• TEXT SEGMENT
+ + +

FORM 8-K
 
 
UNITED STATES
SECURITIES AND EXCHANGE COMMISSION
Washington, DC 20549
 
Form 8-K
Current Report
Pursuant to Section 13 or 15(d)
of the Securities Exchange Act of 1934
Date of Report (Date of Earliest Event Reported): June 3, 2009
FIRST BANCORP.
(Exact Name of Registrant as Specified in its Charter)
 
001-14793
(Commission File Number)
     
Puerto Rico
(State or Other Jurisdiction
of Incorporation)
  66-0561882
(I.R.S. Employer
Identification No.)
1519 Ponce de Leon
San Juan, Puerto Rico 00908-0146
(Address of Principal Executive Offices) (Zip Code)
(787) 729 8200
(Registrant’s Telephone Number, including Area Code)
Not applicable
(Former name or former address, if changed since last report)
Check the appropriate box below if the Form 8-K filing is intended to simultaneously satisfy the filing obligation of the registrant under any of the following provisions:
o   Written communications pursuant to Rule 425 under the Securities Act (17 CFR 230.425)
o   Soliciting material pursuant to Rule 14a-12 under the Exchange Act (17CFR240.14a-12)
o   Pre-commencement communications pursuant to Rule 14d-2(b) under the Exchange Act (17CFR240.14d-2(b))
o   Pre-commencement communications pursuant to Rule 13e-4(c) under the Exchange Act (17CFR240.13e-4(c))
 
 

 


 

ITEM 7.01 Regulation FD Disclosure
The executive officers of First BanCorp intend to use the materials filed herewith, in whole or in part, in one or more meetings with investors and analysts. A copy of the investors presentation is attached hereto as Exhibit 99.1.
The Corporation has included in this presentation the following non-GAAP financial measure: (i) the calculation of net interest margin rate on a tax equivalent basis and excluding the unrealized changes in the fair value of derivative instruments and certain financial liabilities (mainly changes in the fair value of interest rate swaps and certain brokered certificates of deposit), and (ii) the calculation of the tangible book value per common share. Investors should be aware that non-GAAP measures have inherent limitations and should be read only in conjunction with the Corporation’s consolidated financial data prepared in accordance with GAAP.
Net interest margin is reported on a tax equivalent basis and excluding the unrealized changes in the fair value of derivative instruments and financial liabilities elected to be measured at fair value under Statement of Financial Accounting Standard No. (“SFAS”) 159 (“SFAS 159 liabilities”). The tax equivalent adjustment to net interest income recognizes the income tax savings when comparing taxable and tax-exempt assets and assumes a marginal income tax rate. Management believes that it is a standard practice in the banking industry to present net interest margin on a fully tax equivalent basis. Therefore, management believes this measure provides useful information to investors by allowing them to make peer comparisons.

+ + +

• DATA SEGMENT
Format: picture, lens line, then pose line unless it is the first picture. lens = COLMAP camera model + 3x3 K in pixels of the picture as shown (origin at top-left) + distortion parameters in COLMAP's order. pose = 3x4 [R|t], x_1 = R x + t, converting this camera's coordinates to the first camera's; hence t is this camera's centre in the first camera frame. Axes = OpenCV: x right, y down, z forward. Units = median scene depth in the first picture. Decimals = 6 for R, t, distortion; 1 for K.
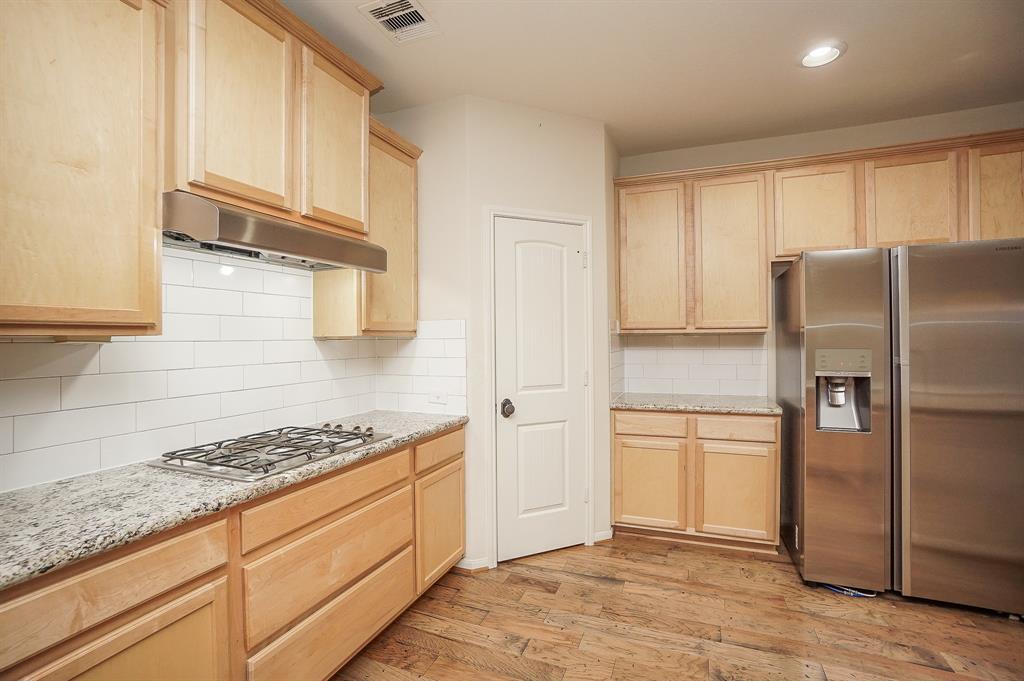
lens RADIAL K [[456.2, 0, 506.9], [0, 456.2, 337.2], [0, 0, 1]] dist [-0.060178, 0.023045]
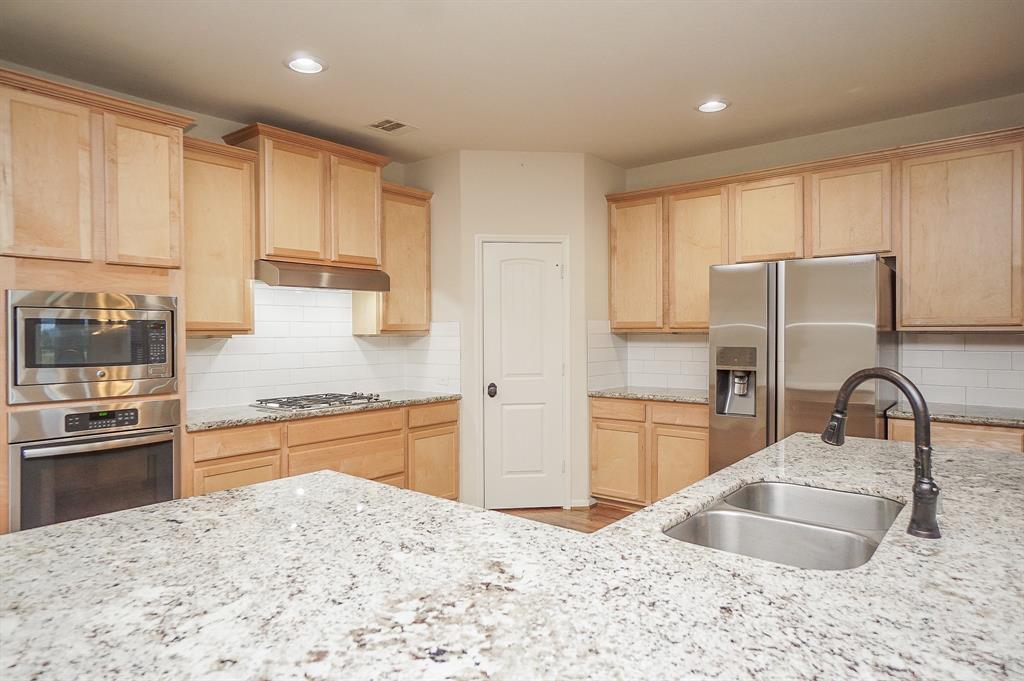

+ + +

• TASKS TO COMPLETE
1 – In the Form 8-K filing, what exhibit number does the attached investors presentation carry?
2 – Please set down verbatim the passage of the Form 8-K filing between "1519 Ponce de" and "Exchange Act (17CFR240.14a-12)", inclusive.

• ANSWER LIST
1 – Exhibit 99.1

2 –
1519 Ponce de Leon
San Juan, Puerto Rico 00908-0146
(Address of Principal Executive Offices) (Zip Code)
(787) 729 8200
(Registrant’s Telephone Number, including Area Code)
Not applicable
(Former name or former address, if changed since last report)
Check the appropriate box below if the Form 8-K filing is intended to simultaneously satisfy the filing obligation of the registrant under any of the following provisions:
o   Written communications pursuant to Rule 425 under the Securities Act (17 CFR 230.425)
o   Soliciting material pursuant to Rule 14a-12 under the Exchange Act (17CFR240.14a-12)